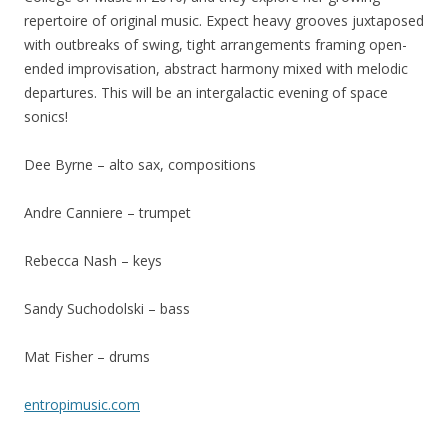
repertoire of original music. Expect heavy grooves juxtaposed
with outbreaks of swing, tight arrangements framing open-
ended improvisation, abstract harmony mixed with melodic
departures. This will be an intergalactic evening of space
sonics!
Dee Byrne – alto sax, compositions
Andre Canniere – trumpet
Rebecca Nash – keys
Sandy Suchodolski – bass
Mat Fisher – drums
entropimusic.com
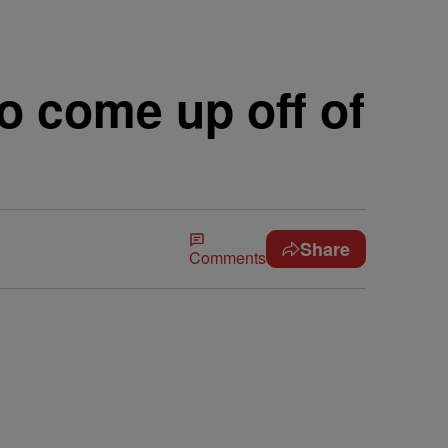
 come up off of
Share
Comments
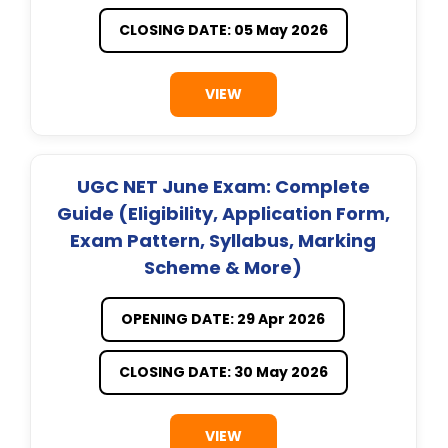
CLOSING DATE: 05 May 2026
VIEW
UGC NET June Exam: Complete
Guide (Eligibility, Application Form,
Exam Pattern, Syllabus, Marking
Scheme & More)
OPENING DATE: 29 Apr 2026
CLOSING DATE: 30 May 2026
VIEW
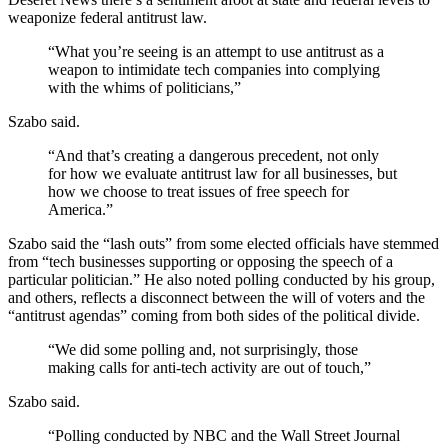
weaponize federal antitrust law.
“What you’re seeing is an attempt to use antitrust as a
weapon to intimidate tech companies into complying
with the whims of politicians,”
Szabo said.
“And that’s creating a dangerous precedent, not only
for how we evaluate antitrust law for all businesses, but
how we choose to treat issues of free speech for
America.”
Szabo said the “lash outs” from some elected officials have stemmed
from “tech businesses supporting or opposing the speech of a
particular politician.” He also noted polling conducted by his group,
and others, reflects a disconnect between the will of voters and the
“antitrust agendas” coming from both sides of the political divide.
“We did some polling and, not surprisingly, those
making calls for anti-tech activity are out of touch,”
Szabo said.
“Polling conducted by NBC and the Wall Street Journal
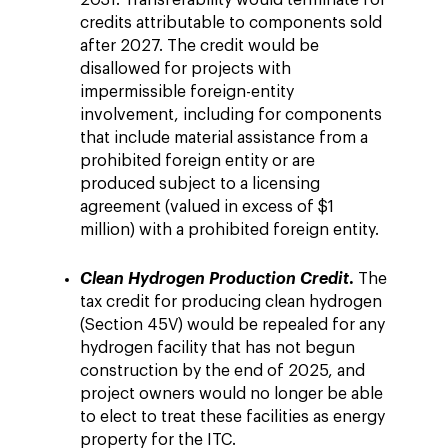
2031. Transferability would terminate for
credits attributable to components sold
after 2027. The credit would be
disallowed for projects with
impermissible foreign-entity
involvement, including for components
that include material assistance from a
prohibited foreign entity or are
produced subject to a licensing
agreement (valued in excess of $1
million) with a prohibited foreign entity.
.
Clean Hydrogen Production Credit
The
tax credit for producing clean hydrogen
(Section 45V) would be repealed for any
hydrogen facility that has not begun
construction by the end of 2025, and
project owners would no longer be able
to elect to treat these facilities as energy
property for the ITC.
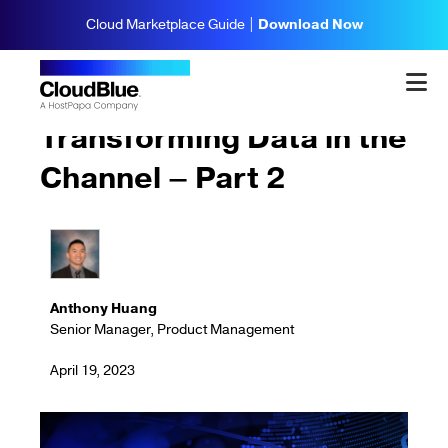
Cloud Marketplace Guide |
Download Now
Updates & Highlights
Transforming Data in the
Channel – Part 2
Anthony Huang
Senior Manager, Product Management
April 19, 2023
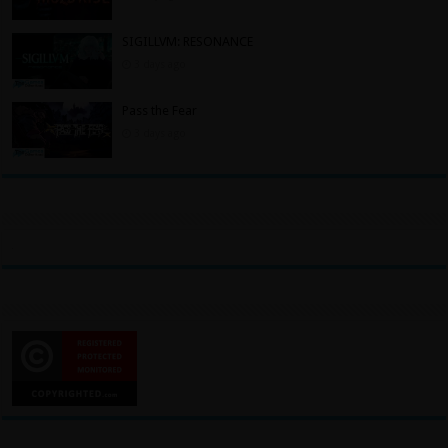
SIGILLVM: RESONANCE
3 days ago
Pass the Fear
3 days ago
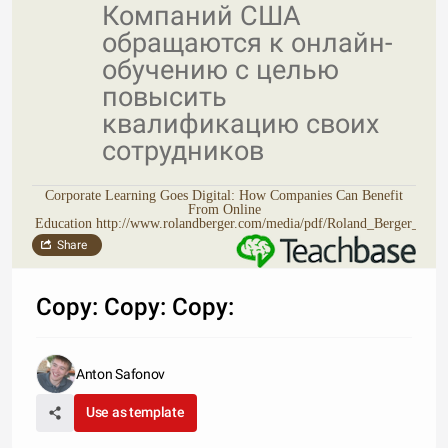
Компаний США
обращаются к онлайн-
обучению с целью
повысить
квалификацию своих
сотрудников
Corporate Learning Goes Digital: How Companies Can Benefit
From Online
Education http://www.rolandberger.com/media/pdf/Roland_Berger_TA
Share
Copy: Copy: Copy:
Anton Safonov
Use as template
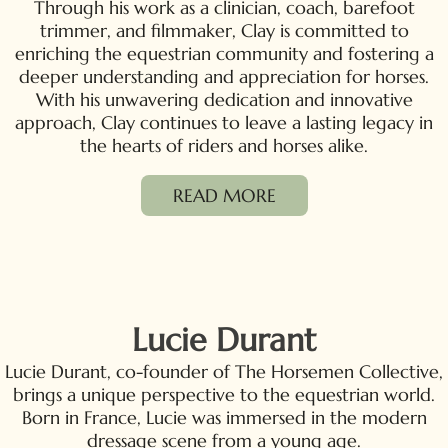
Through his work as a clinician, coach, barefoot
trimmer, and filmmaker, Clay is committed to
enriching the equestrian community and fostering a
deeper understanding and appreciation for horses.
With his unwavering dedication and innovative
approach, Clay continues to leave a lasting legacy in
the hearts of riders and horses alike.
READ MORE
Lucie Durant
Lucie Durant, co-founder of The Horsemen Collective,
brings a unique perspective to the equestrian world.
Born in France, Lucie was immersed in the modern
dressage scene from a young age.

● **Requirement**
Reproduce the text of all the items above word for word and line by line, leaving out the pictures.

● **Answer for the task**
repertoire of original music. Expect heavy grooves juxtaposed
with outbreaks of swing, tight arrangements framing open-
ended improvisation, abstract harmony mixed with melodic
departures. This will be an intergalactic evening of space
sonics!
Dee Byrne – alto sax, compositions
Andre Canniere – trumpet
Rebecca Nash – keys
Sandy Suchodolski – bass
Mat Fisher – drums
entropimusic.com
 come up off of
Share
Comments
CLOSING DATE: 05 May 2026
VIEW
UGC NET June Exam: Complete
Guide (Eligibility, Application Form,
Exam Pattern, Syllabus, Marking
Scheme & More)
OPENING DATE: 29 Apr 2026
CLOSING DATE: 30 May 2026
VIEW
weaponize federal antitrust law.
“What you’re seeing is an attempt to use antitrust as a
weapon to intimidate tech companies into complying
with the whims of politicians,”
Szabo said.
“And that’s creating a dangerous precedent, not only
for how we evaluate antitrust law for all businesses, but
how we choose to treat issues of free speech for
America.”
Szabo said the “lash outs” from some elected officials have stemmed
from “tech businesses supporting or opposing the speech of a
particular politician.” He also noted polling conducted by his group,
and others, reflects a disconnect between the will of voters and the
“antitrust agendas” coming from both sides of the political divide.
“We did some polling and, not surprisingly, those
making calls for anti-tech activity are out of touch,”
Szabo said.
“Polling conducted by NBC and the Wall Street Journal
2031. Transferability would terminate for
credits attributable to components sold
after 2027. The credit would be
disallowed for projects with
impermissible foreign-entity
involvement, including for components
that include material assistance from a
prohibited foreign entity or are
produced subject to a licensing
agreement (valued in excess of $1
million) with a prohibited foreign entity.
.
Clean Hydrogen Production Credit
The
tax credit for producing clean hydrogen
(Section 45V) would be repealed for any
hydrogen facility that has not begun
construction by the end of 2025, and
project owners would no longer be able
to elect to treat these facilities as energy
property for the ITC.
Cloud Marketplace Guide |
Download Now
Updates & Highlights
Transforming Data in the
Channel – Part 2
Anthony Huang
Senior Manager, Product Management
April 19, 2023
SIGILLVM: RESONANCE
3 days ago
Pass the Fear
3 days ago
Компаний США
обращаются к онлайн-
обучению с целью
повысить
квалификацию своих
сотрудников
Corporate Learning Goes Digital: How Companies Can Benefit
From Online
Education http://www.rolandberger.com/media/pdf/Roland_Berger_TA
Share
Copy: Copy: Copy:
Anton Safonov
Use as template
Through his work as a clinician, coach, barefoot
trimmer, and filmmaker, Clay is committed to
enriching the equestrian community and fostering a
deeper understanding and appreciation for horses.
With his unwavering dedication and innovative
approach, Clay continues to leave a lasting legacy in
the hearts of riders and horses alike.
READ MORE
Lucie Durant
Lucie Durant, co-founder of The Horsemen Collective,
brings a unique perspective to the equestrian world.
Born in France, Lucie was immersed in the modern
dressage scene from a young age.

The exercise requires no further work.